Most of us are afraid, most of the time. Well, not consciously — and the fears are generally rational. We want to stay away from trouble that could harm us so we avoid some behaviours and repeat others. If we were generally fearless, we probably would do extremely reckless things, and that isn’t good for anyone.
Yet fear’s emotional power is a two-edged sword. If it protects us from danger, it also causes not to take rational and responsible risks. The old cliché “no risk . . . no reward” has some application in the real world.
The solution to this challenge, in my experience, is a concept close to the heart of successful entrepreneurs — rational risk. Related to it is the concept of perceived vs. actual risk. If we do something or take actions that appear risky to others but are really quite safe, we achieve an edge. The key to successful rational risk is acting responsibly based on applied specialized knowledge.
I’m fortunate that I learned these concepts as a young adult, when I headed to live in an African country at the end of a seven-year civil war. There, I obtained work as a journalist, and purchased a motorcycle.
Risky, eh? Well, I had been to Africa two years previously, travelling through the Sahara, Congo, and then on my own to southern Africa — but took the first part of the trip in an organized trans-Africa adventure tour; in other words, a controlled environment with guides and enough safety measures to make what would seem to be a dangerous thing really quite safe. By the time I was ready to travel on my own, I understood enough about the continent and what to do and what to avoid to handle situations safely.
By the time I took my second journey, to live as an expatriate, I had enough experience and knowledge to understand the rules of the game. Experienced journalists told me that Rhodesian authorities would put me on the next plane out of the country if I declared myself as a journalist on entry. So I arrived as a student/tourist. I quickly connected with other young expatriates who explained to me the country’s work permit process. This knowledge allowed me to apply for work at the local newspaper company, demonstrate my experience, and receive a job offer. Then, with a job offer in hand, and knowledge of the immigration rules, I applied for a work visa — and obtained landed status — with the visa marked “journalist”.
This visa allowed me to live in the country through the end of the civil war, and survive a run-in with the authorities, who got wind that I wasn’t exactly writing wonderful pro-Rhodesian stories for a Canadian news service. (I’ve never had a racist bone and, well, Rhodesia was a time-warp experience; think of Mississippi in the 1950s.)
But, heck, I had a work permit. I told the police officers I would not cause more trouble, stopped writing (temporarily) for overseas audiences, and focused on trying to learn — and failing miserably — the art of motorcycle maintenance.
Of course, back at home, people thought I was really daring and adventurous, and I suppose, from the perspective of individuals who would never think of heading off to Africa in a war-time situation, I was doing some wild things. But a few facts get in the way of this picture. As a “new immigrant” I had a military service exemption, which conveniently lasted long enough to allow me to avoid any risk of actually being required to serve in any form of armed force. I stayed in the city and avoided any sort of trouble. (And remember, I wasn’t racist, and while I could live comfortably with the whites, local black people also could see my values.)
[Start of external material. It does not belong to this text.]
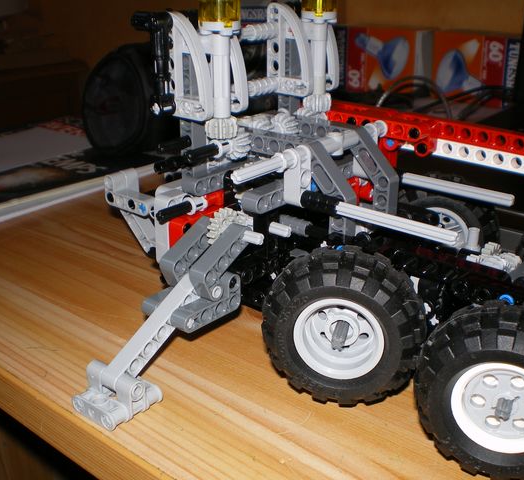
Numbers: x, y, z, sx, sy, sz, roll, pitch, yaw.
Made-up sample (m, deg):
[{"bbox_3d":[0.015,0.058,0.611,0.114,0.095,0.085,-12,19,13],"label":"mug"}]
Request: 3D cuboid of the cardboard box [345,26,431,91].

When I returned home, even in the height of a recession, opportunities beckoned, in part because people perceived this risk-taking spirit. I allowed them to think that, though I’ve known many people who have done far riskier things (like smoking or filling up on endless oversized portions of junk food.)
Nevertheless, the lessons learned here have shaped my approach to business and marketing:
Specialized knowledge is the golden sword
If we know about our trade, industry, craft, or business aspects to the point that we are true experts — where we really have mastered our skills — we can understand our specialized environment, and then apply the knowledge in ways that appear risky, but are really rational.
Diverse talents and interests (with intense focus) help on the risk profile
If we can combine two specialized knowledge elements, we gain an edge. Knowledge of journalism and Africa allowed me to become a foreign correspondent/expatriate.
Deliberate action is vital
There comes a time when we need to dive into the unknown. I wish I could provide the exact point where the knowledge acquisition process should be combined with action, but this is not always easy to define. However, I can confidently say that if you have decided to combine two specialized talents (where your knowledge is validated by others around you) into a seemingly daring action, your chances of success are extremely high. I’d go for it.
Take note of your two really strong strengths and then think of how you might combine these in some activity or initiative (in this blog’s context, within the marketing sphere). Then proceed. You almost certainly will succeed beyond your dreams, and if things don’t go quite right anywhere along the way, your specialized knowledge will help you navigate the process and escape unscathed.